Many businesses and nonprofits, he said, “have been forced to close or lay off workers, and in the last 8 weeks, the nation has seen more than 36 million new unemployment insurance claims.”

Trump has privately expressed opposition to extending a weekly $600 boost in unemployment insurance, according to The Washington Post.

The executive order states that agencies should “address this emergency” by rescinding, modifying, waiving or providing exemptions from regulations and other requirements that may “inhibit economic recovery, consistent with applicable law and with protection of the public health and safety, with national and homeland security, and with budgetary priorities and operational feasibility.”

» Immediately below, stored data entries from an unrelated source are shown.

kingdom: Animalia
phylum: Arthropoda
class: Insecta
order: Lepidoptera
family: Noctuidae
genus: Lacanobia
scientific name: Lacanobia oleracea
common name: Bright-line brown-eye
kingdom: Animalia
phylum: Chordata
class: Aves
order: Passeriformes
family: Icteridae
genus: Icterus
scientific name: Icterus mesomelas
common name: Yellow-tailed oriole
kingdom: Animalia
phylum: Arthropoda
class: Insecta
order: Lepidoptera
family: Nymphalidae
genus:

Andy Friedman, principal and founder of The Washington Update, told ThinkAdvisor Wednesday that “the order, by its terms, applies to the SEC, bank regulators and other regulators.”

Under the order, the agencies should look to provide “exemptions from regulations that may inhibit economic recovery, declining to bring enforcement actions against entities that have acted in good faith, and providing temporary relief from existing enforcement agreements,” Friedman said.

However, the order “does not specifically tell agencies how to implement the order. And it is too soon to know what an agency will do,” he continued.

Regulators “could give businesses the benefit of the doubt when deciding whether to bring remedial action, and/or pull back on existing enforcing actions, at least temporarily,” Friedman said.